> _INFORMATION_:
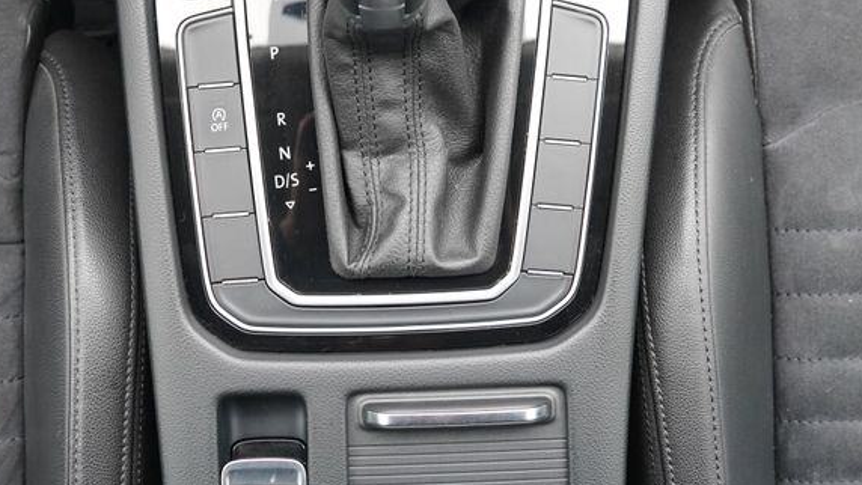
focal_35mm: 45
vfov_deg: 25.7
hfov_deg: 45.5
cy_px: 43
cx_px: 413
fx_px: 1029
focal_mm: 24
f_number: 4
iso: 1250
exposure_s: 1/160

> _EXERCISE DIRECTIONS_: Word for word, output the whole listing, but not its pictures.

> _EXERCISE RESULT_:
focal_35mm: 45
vfov_deg: 25.7
hfov_deg: 45.5
cy_px: 43
cx_px: 413
fx_px: 1029
focal_mm: 24
f_number: 4
iso: 1250
exposure_s: 1/160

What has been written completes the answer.